Exercise:
Can you reproduce the records line for line, starting with the very first line and going on through the line that contains "катаклизмы (а гераклитовский", with both of those lines included?

[Page-level text extractions]
________________________

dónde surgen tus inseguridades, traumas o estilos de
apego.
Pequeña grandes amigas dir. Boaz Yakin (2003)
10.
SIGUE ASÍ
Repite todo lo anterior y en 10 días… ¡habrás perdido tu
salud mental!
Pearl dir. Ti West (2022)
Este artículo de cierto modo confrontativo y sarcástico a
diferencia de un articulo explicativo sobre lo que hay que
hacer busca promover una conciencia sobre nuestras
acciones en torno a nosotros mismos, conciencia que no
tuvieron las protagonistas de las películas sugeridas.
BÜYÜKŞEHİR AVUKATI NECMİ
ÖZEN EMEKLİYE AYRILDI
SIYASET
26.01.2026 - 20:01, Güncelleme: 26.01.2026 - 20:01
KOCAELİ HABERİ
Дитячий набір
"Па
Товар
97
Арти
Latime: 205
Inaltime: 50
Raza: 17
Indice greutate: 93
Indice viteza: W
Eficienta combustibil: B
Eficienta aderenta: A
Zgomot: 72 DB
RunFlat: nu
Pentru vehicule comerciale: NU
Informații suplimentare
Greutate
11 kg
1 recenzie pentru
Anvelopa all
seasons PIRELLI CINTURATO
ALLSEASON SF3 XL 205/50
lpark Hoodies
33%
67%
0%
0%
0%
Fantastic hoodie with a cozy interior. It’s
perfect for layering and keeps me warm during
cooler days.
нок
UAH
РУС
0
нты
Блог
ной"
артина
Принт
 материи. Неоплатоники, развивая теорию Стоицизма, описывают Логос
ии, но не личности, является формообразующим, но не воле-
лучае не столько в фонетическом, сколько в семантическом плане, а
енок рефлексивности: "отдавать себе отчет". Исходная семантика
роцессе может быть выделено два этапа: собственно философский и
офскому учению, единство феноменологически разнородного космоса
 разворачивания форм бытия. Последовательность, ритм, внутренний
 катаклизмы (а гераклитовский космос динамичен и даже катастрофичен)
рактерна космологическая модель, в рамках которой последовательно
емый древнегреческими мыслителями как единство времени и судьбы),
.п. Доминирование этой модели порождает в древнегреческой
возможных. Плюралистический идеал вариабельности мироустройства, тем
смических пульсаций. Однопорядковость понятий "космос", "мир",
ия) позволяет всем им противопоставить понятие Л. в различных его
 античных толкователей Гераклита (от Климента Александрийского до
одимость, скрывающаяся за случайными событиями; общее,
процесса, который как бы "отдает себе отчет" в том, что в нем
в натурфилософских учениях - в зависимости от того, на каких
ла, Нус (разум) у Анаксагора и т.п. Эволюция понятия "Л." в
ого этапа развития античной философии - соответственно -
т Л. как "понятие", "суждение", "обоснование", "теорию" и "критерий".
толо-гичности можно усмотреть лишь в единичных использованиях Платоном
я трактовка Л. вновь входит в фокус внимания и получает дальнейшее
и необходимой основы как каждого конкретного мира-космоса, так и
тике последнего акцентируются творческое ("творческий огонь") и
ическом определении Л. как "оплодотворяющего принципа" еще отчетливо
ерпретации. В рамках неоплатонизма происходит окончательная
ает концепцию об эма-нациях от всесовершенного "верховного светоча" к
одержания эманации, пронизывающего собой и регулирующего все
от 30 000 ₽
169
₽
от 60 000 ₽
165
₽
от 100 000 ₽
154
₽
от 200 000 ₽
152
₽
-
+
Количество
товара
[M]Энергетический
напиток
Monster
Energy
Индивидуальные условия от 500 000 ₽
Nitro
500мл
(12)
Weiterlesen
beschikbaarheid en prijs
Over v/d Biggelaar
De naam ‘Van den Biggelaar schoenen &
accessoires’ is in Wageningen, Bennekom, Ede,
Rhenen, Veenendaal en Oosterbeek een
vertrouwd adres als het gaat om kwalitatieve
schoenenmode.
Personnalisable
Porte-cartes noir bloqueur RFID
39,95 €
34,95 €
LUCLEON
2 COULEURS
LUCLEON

________________________

Exercise solution:
dónde surgen tus inseguridades, traumas o estilos de
apego.
Pequeña grandes amigas dir. Boaz Yakin (2003)
10.
SIGUE ASÍ
Repite todo lo anterior y en 10 días… ¡habrás perdido tu
salud mental!
Pearl dir. Ti West (2022)
Este artículo de cierto modo confrontativo y sarcástico a
diferencia de un articulo explicativo sobre lo que hay que
hacer busca promover una conciencia sobre nuestras
acciones en torno a nosotros mismos, conciencia que no
tuvieron las protagonistas de las películas sugeridas.
BÜYÜKŞEHİR AVUKATI NECMİ
ÖZEN EMEKLİYE AYRILDI
SIYASET
26.01.2026 - 20:01, Güncelleme: 26.01.2026 - 20:01
KOCAELİ HABERİ
Дитячий набір
"Па
Товар
97
Арти
Latime: 205
Inaltime: 50
Raza: 17
Indice greutate: 93
Indice viteza: W
Eficienta combustibil: B
Eficienta aderenta: A
Zgomot: 72 DB
RunFlat: nu
Pentru vehicule comerciale: NU
Informații suplimentare
Greutate
11 kg
1 recenzie pentru
Anvelopa all
seasons PIRELLI CINTURATO
ALLSEASON SF3 XL 205/50
lpark Hoodies
33%
67%
0%
0%
0%
Fantastic hoodie with a cozy interior. It’s
perfect for layering and keeps me warm during
cooler days.
нок
UAH
РУС
0
нты
Блог
ной"
артина
Принт
 материи. Неоплатоники, развивая теорию Стоицизма, описывают Логос
ии, но не личности, является формообразующим, но не воле-
лучае не столько в фонетическом, сколько в семантическом плане, а
енок рефлексивности: "отдавать себе отчет". Исходная семантика
роцессе может быть выделено два этапа: собственно философский и
офскому учению, единство феноменологически разнородного космоса
 разворачивания форм бытия. Последовательность, ритм, внутренний
 катаклизмы (а гераклитовский космос динамичен и даже катастрофичен)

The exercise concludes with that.